Pas na het doorlopen van de modules die voor een pijl staan kan men overstappen naar andere modules. In het secundair onderwijs volgen de leerlingen module na module, in het volwassenenonderwijs mogen parallelle modules tegelijkertijd aangeboden worden. In elke module zit een pakket vaktechnieken, talen en ICT, weliswaar op elkaar afgestemd in functie van de module. Na het doorlopen van een opleiding, bv. secretariaatsmedewerker, kan men overstappen naar een volgende opleiding, bv. boekhoudkundig medewerker. Heel wat modules zijn dezelfde voor beide opleidingen zodat men eigenlijk nog slechts twee modules moet volgen om het certificaat van boekhoudkundig medewerker te krijgen. Voor de leerlingen
Binnen het officieel vastgelegde leertraject kan de leerling/cursist zijn eigen leerweg volgen en een keuze maken in de opleidingen die hij wil volgen. Waar men in het dagonderwijs eindigt, kan verdergezet worden in het volwassenenonderwijs. Alle modules (deelcertificaten) en opleidingen (certificaten) komen terecht in een portfolio. Het onderscheid tussen BSO en TSO vervaagt: bepaalde opleidingen vloeien over van het ene naar het andere. Men kan steeds naar een andere opleiding overschakelen, die van een hoger niveau is. Dit betekent een omgekeerd watervalsysteem. Dit thema komt ook aan bod in de publicatie ‘Accent op talent’ van de Koning Boudewijnstichting. De school bepaalt zelf welke opleidingen aangeboden worden. De combinatie van een beroepsopleiding met de eindtermen (deels binnen de module, deels buiten de module) leidt tot het diploma secundair onderwijs. Gedurende een aantal uren per week (BSO) is er ruimte voor gedifferentieerde onderwijsactiviteiten: verbreding, verdieping, inhalen. Iemand die het moeilijk heeft met bepaalde competenties kan hier bijgewerkt worden. Dit geldt ook voor neveninstromers uit andere opleidingen.
Voor de leerkrachten
De leerkrachten werken in team: algemene vakken, technische vakken, praktijkvakken en kunstvakken. Ze werken de basiscompetenties uit tot leerdoelen en –inhouden en bepalen wie wat geeft. Zo worden overlapping en tegenstrijdigheden vermeden. Daarna gaan ze over tot het maken van cursusmateriaal. Het team bepaalt de manier van evalueren.

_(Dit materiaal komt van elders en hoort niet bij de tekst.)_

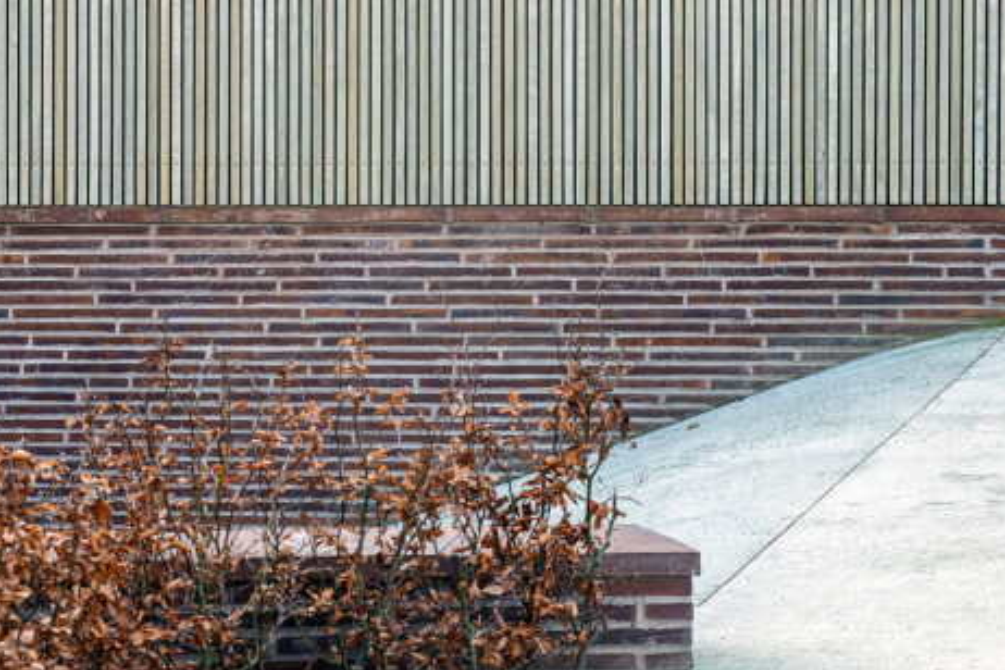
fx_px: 3629
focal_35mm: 130
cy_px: 275
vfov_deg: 10.5
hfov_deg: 15.7
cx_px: 361
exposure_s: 1/15
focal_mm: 100
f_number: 11
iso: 250
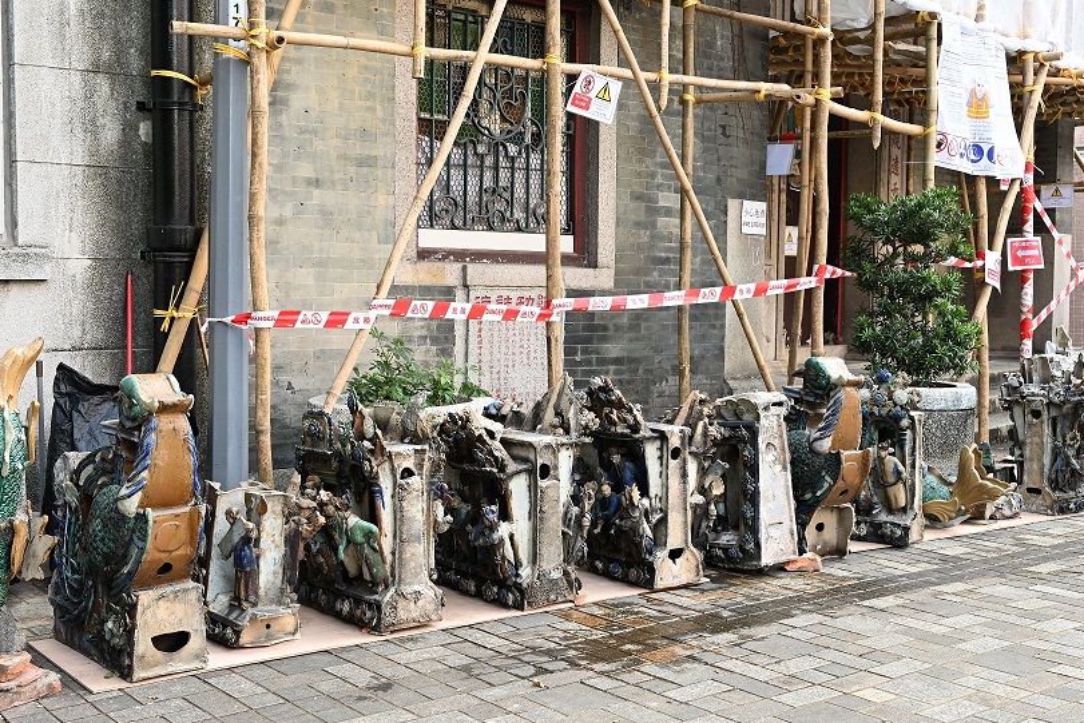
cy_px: 330
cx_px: 520
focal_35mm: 43
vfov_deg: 31.4
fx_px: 1284
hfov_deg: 45.8
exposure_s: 1/125
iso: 1000
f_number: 7.1
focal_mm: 33.5
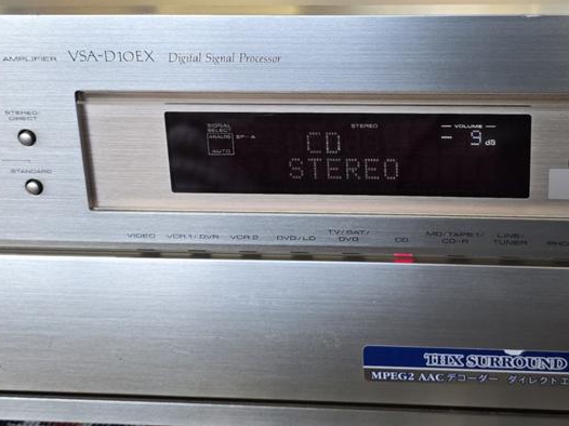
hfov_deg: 34.0
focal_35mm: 56
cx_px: 385
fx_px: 920
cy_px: 131
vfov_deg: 25.9
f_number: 1.7
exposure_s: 1/120
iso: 125
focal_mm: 6.3
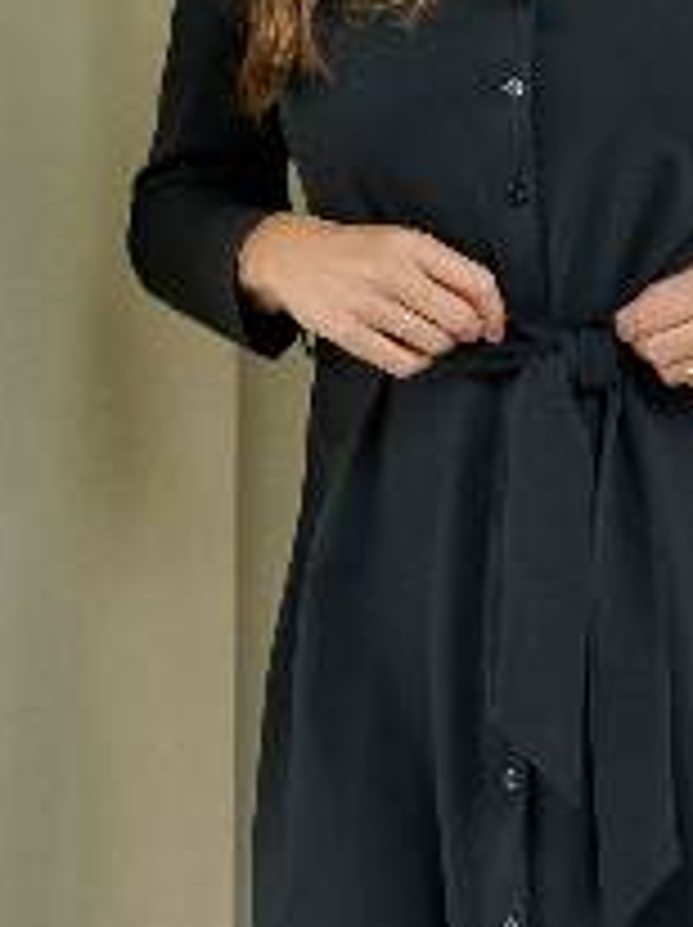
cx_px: 765
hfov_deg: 10.0
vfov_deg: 13.4
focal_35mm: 147
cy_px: 734
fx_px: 3932
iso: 640
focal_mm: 45
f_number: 4
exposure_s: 1/160
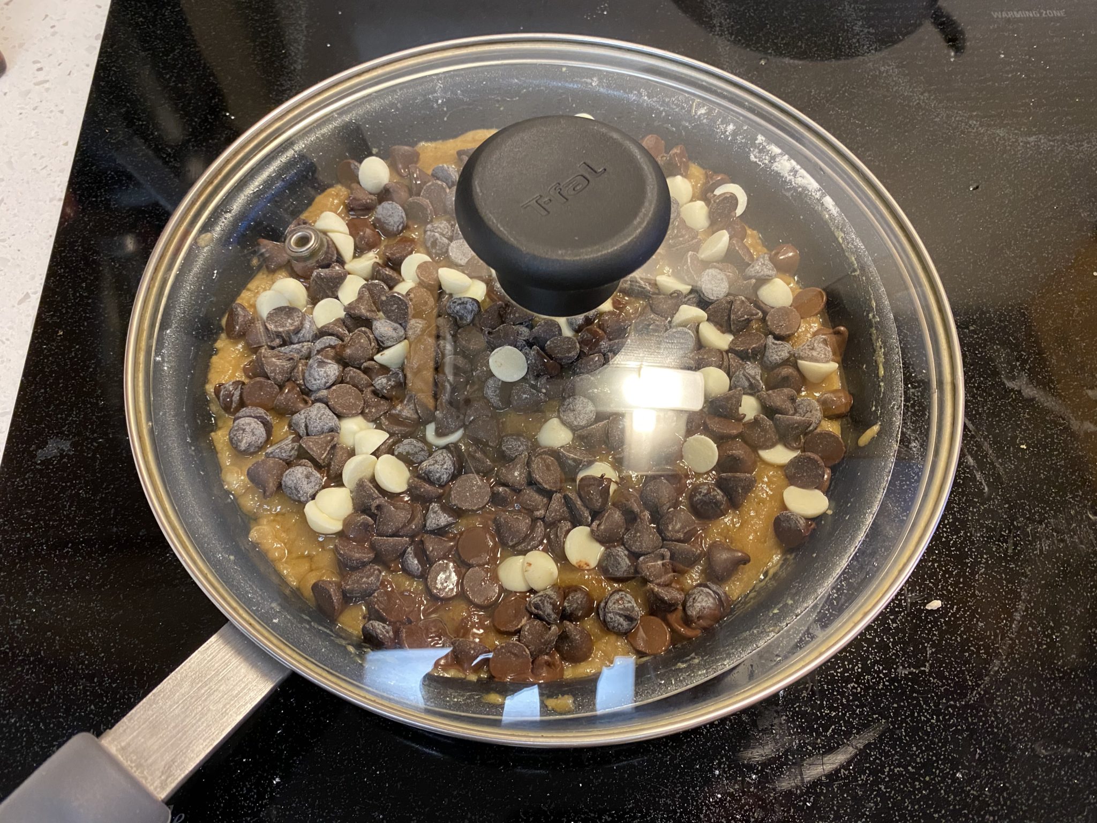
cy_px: 412
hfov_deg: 67.3
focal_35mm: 26
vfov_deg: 53.1
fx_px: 824
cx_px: 548
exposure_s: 1/60
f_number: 1.8
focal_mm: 4.25
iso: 320
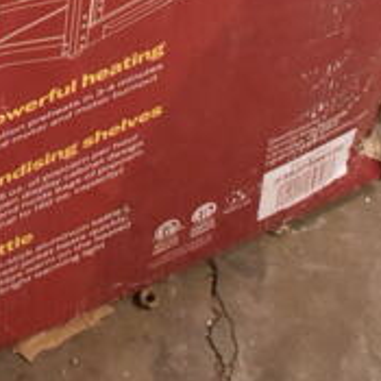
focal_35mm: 146
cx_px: -20
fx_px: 1818
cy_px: -413
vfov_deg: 10.8
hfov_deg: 11.8
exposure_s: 1/125
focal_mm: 22
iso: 4000
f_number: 3.8
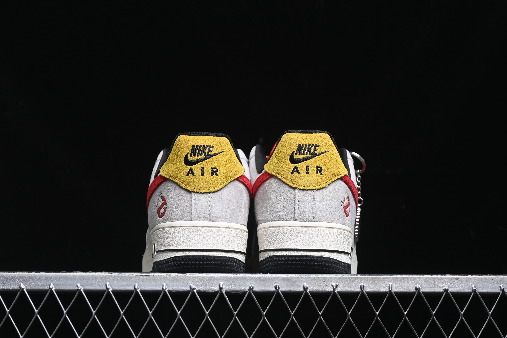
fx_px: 1056
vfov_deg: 18.2
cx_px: 254
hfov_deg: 27.0
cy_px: 169
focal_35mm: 75
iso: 160
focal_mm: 50
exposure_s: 1/50
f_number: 6.3
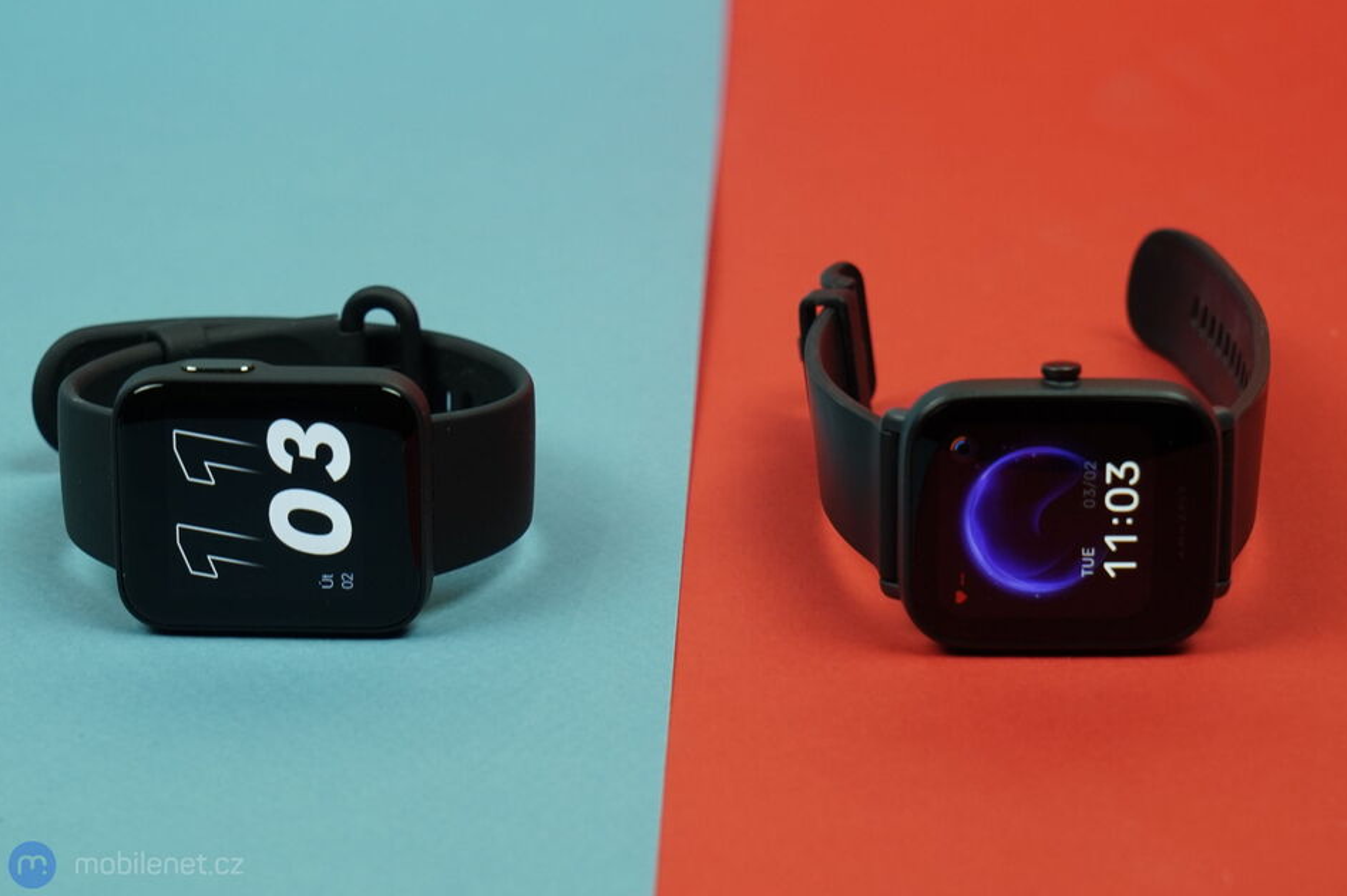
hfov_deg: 31.9
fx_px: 2356
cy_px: 452
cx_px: 674
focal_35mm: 63
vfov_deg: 21.6
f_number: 8
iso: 1600
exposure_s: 1/160
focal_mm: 62
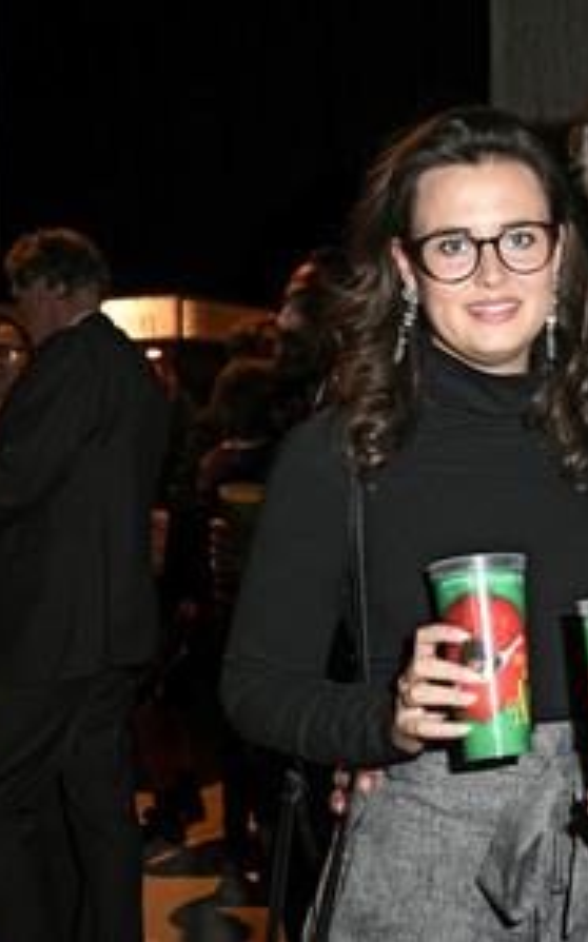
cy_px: 471
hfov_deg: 22.7
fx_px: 1386
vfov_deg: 37.5
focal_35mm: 54
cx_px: 624
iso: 2000
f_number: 6.3
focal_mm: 35
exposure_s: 1/60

5. Werkgroep opleidingenstructuur binnen het departement Onderwijs Op het departement Onderwijs is men ondertussen op zoek naar mogelijkheden om het volledige opleidingenaanbod in Vlaanderen in kaart te brengen en onderling te ordenen met de bedoeling om tot wederzijdse erkenning te komen tussen o.a. het departement Onderwijs, de VDAB en het VIZO. Dit gebeurt binnen de DIVA-organisatie. Een en ander wordt voorbereid binnen het departement in de vorm van een werkgroep Opleidingenstructuur. Hier werken de Dienst voor Onderwijsontwikkeling en de Dienst Beroepsopleiding samen om vertrekkende vanuit het reguliere onderwijsaanbod te komen tot een overkoepelende opleidingenstructuur. Dit kan later leiden tot een nieuwe structuur, los van de bestaande onderwijsniveaus, onderwijsvormen. Ook accreditering komt hier aan bod. Een aantal van de daar ontwikkelde ideeën worden hier verder verwerkt.
6. Welke ideeën zijn bruikbaar voor de politieopleidingen? Het experiment modularisering is in vele opzichten transfereerbaar naar de politieopleidingen. Men moet weliswaar onderscheid maken tussen de verschillende doelgroepen, zeker al wat leeftijd betreft. Toch wil ik hier verder vooral werken naar de basisopleidingen toe omdat de vrees bestaat dat het denkwerk van anderen zich vooral op de hogere opleidingen voor midden- en officierenkader toespitst. Nochtans zit de grootste groep cursisten in de basisopleidingen. Ik werk mijn ideeën uit op twee niveaus: Macro-niveau: het opstellen van een opleidingenstructuur vanuit een beroepenstructuur voor het politieonderwijs én voor aanverwante opleidingen; het uitschrijven van de opleidingen die aan bod komen in die structuur; mogelijkheden van een modulair aanbod. Micro-niveau: het uitwerken van de opleidingen op schoolniveau; een aantal inzichten. 7. De opleidingenstructuur Hieronder volgt een stappenplan dat gebruikt kan worden om tot een opleidingenstructuur te komen. Stappen
Bemerkingen en voorbeelden
Het huidige opleidingenaanbod verkennen
politieopleidingen beveiliging: vanuit de overheid en privé: penitentiair beambte, brandweer, ambulance, civiele bescherming, bewakingsagent, winkeldetective enz. maatschappelijk en sociaal werk: sociaal assistent, opvoeder enz. ambtenaren: bepaalde douanefuncties leger: militaire politie
Beschikbare beroepenstructuren en beroepsprofielen analyseren
Hierbij moet men letten op de representativiteit van de documenten: wie werkte eraan mee, zijn ze nog up to date?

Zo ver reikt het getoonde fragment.